News Release

Understanding inflorescence architecture in woodland strawberry provides tools for crop improvement

Peer-Reviewed Publication

University of Helsinki

Woodland strawberry

image: Researchers demonstrated how strawberry inflorescence development is dictated by the small growing points, called meristems. view more 

Credit: Mikolaj Cieslak ja Przemyslaw Prusinkiewicz.

Researchers from the University of Helsinki, in collaboration with their Canadian colleagues, have demonstrated how strawberry inflorescence development is dictated by the small growing points, called meristems. This research provides tools for plant breeding based on genetic information and for improving yields of the more genetically complex cultivated strawberry.

Woodland strawberry is a familiar plant for many of us. It is also a very convenient model plant for biological research – it is easy to cultivate in greenhouses, and its small genome is fully known. Researchers at the Department of Agricultural Sciences, University of Helsinki, have focused on exploring the genetic mechanisms that regulate inflorescence  architecture in woodland strawberry. With the help of transgenic strawberry plants, they have identified gene functions that affect the complexity of inflorescences.  

“Our aim is to understand the mechanisms behind the diversity of plant structures and forms in nature. In this research, we explored how the level of branching varies in strawberry inflorescences and consequently affects the berry yield of the plant,” says Professor Timo Hytönen, the corresponding author of the study.

Researchers demonstrated how strawberry inflorescence development is dictated by the small growing points, called meristems. Strawberry meristems, located at the tips of the shoots, may either terminate into a flower or produce new meristems to form a branch. The timing of these events affects the branching iterations, the final number of flowers, and eventually the number of berries in the inflorescences.
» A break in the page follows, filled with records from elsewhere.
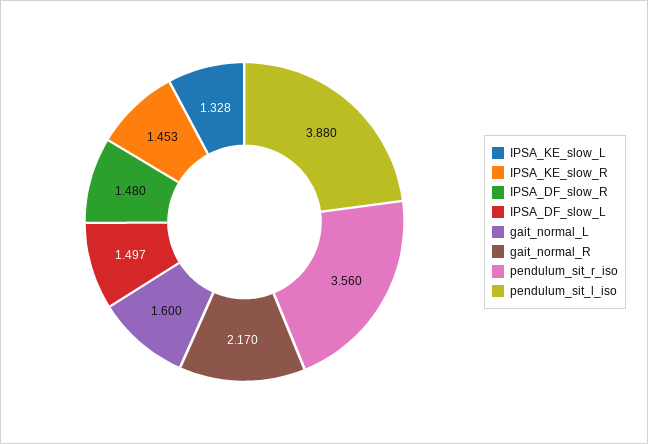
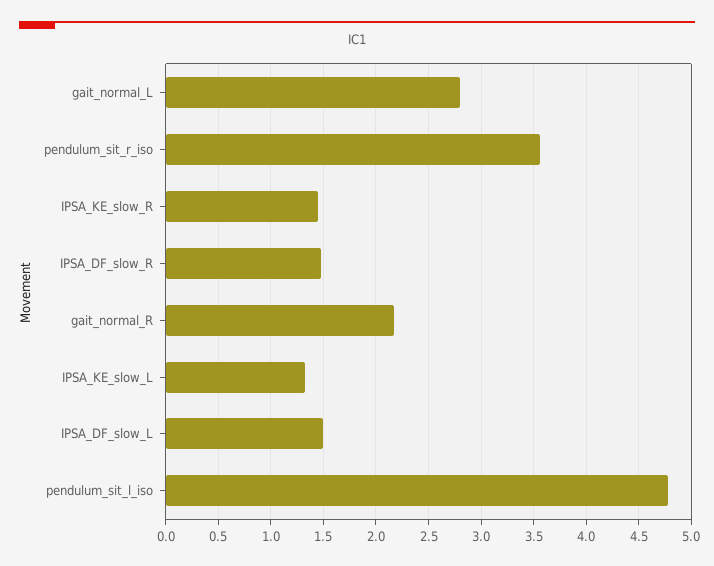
  {
    "IPSA_KE_slow_L": 1.328,
    "IPSA_KE_slow_R": 1.453,
    "IPSA_DF_slow_R": 1.48,
    "IPSA_DF_slow_L": 1.497,
-   "gait_normal_L": 1.6,
+   "gait_normal_L": 2.8,
    "gait_normal_R": 2.17,
    "pendulum_sit_r_iso": 3.56,
-   "pendulum_sit_l_iso": 3.88
+   "pendulum_sit_l_iso": 4.8
  }

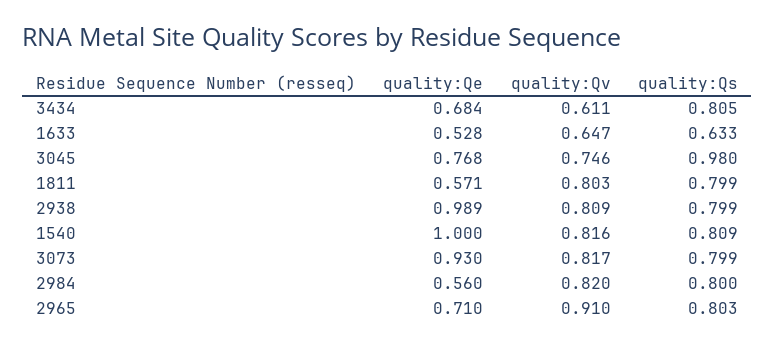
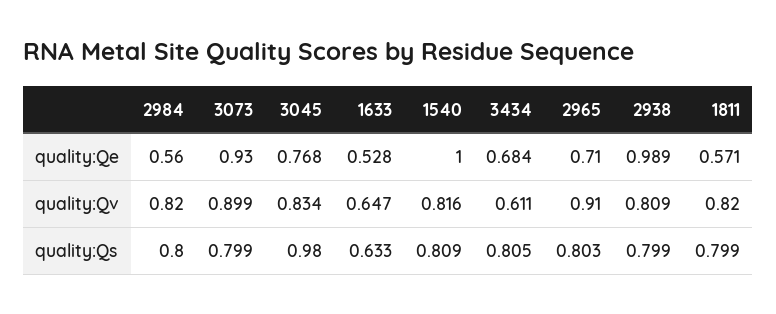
  {
    "quality:Qe": {
      "3434": 0.684,
      "1633": 0.528,
      "3045": 0.768,
      "1811": 0.571,
      "2938": 0.989,
      "1540": 1,
      "3073": 0.93,
      "2984": 0.56,
      "2965": 0.71
    },
    "quality:Qv": {
      "3434": 0.611,
      "1633": 0.647,
-     "3045": 0.746,
+     "3045": 0.834,
-     "1811": 0.803,
+     "1811": 0.82,
      "2938": 0.809,
      "1540": 0.816,
-     "3073": 0.817,
+     "3073": 0.899,
      "2984": 0.82,
      "2965": 0.91
    },
    "quality:Qs": {
      "3434": 0.805,
      "1633": 0.633,
      "3045": 0.98,
      "1811": 0.799,
      "2938": 0.799,
      "1540": 0.809,
      "3073": 0.799,
      "2984": 0.8,
      "2965": 0.803
    }
  }

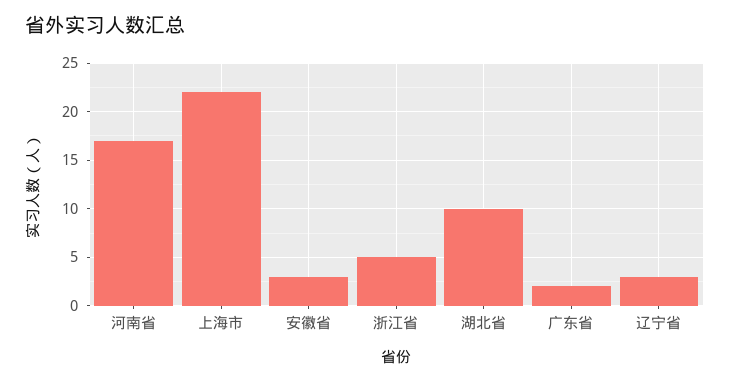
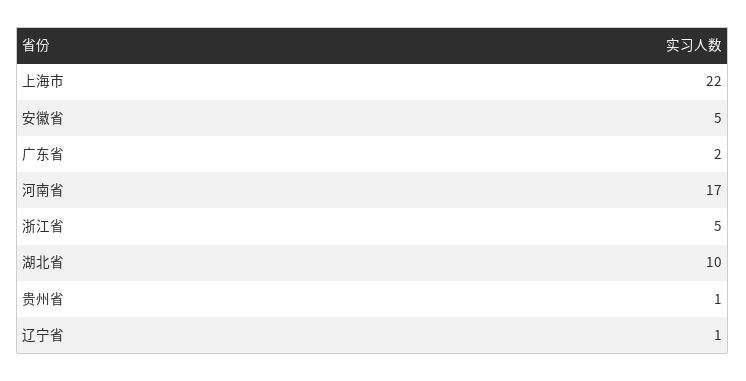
  {
    "河南省": 17,
    "上海市": 22,
-   "安徽省": 3,
+   "安徽省": 5,
    "浙江省": 5,
    "湖北省": 10,
    "广东省": 2,
-   "辽宁省": 3
+   "辽宁省": 1,
+   "贵州省": 1
  }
Interestingly, strawberry inflorescences combine two branching systems – a monopodial primary axis and sympodial lateral branches – and are botanically known as thyrses. The development of thyrse architecture has not been previously explored in any other plant.

“Firstly, our discovery shows how the thyrse architecture in strawberry emerges from geometrically distinct meristems, and secondly, we provide molecular data showing how two antagonistically functioning genes regulate the fate of these meristems,” explains doctoral researcher Sergei Lembinen.

In collaboration with computer scientists at the University of Calgary, the molecular data was integrated into a computational model to create virtual strawberry plants. Together with experimental data, the model helps us to understand the complex interactions and mechanisms that affect inflorescence architecture. The model explains and captures the extensive variability of inflorescence architectures in strawberry, documented by the botanist George McMillan Darrow almost a century ago.

“By exploring the diversity of plant species, and the specific features in their development, we gain a basic understanding of how genetic mechanisms governing plant development have been modified during evolution. Moreover, this research provides us with tools for genomics-based plant breeding in the genetically more complex cultivated strawberry,” summarizes Professor Hytönen.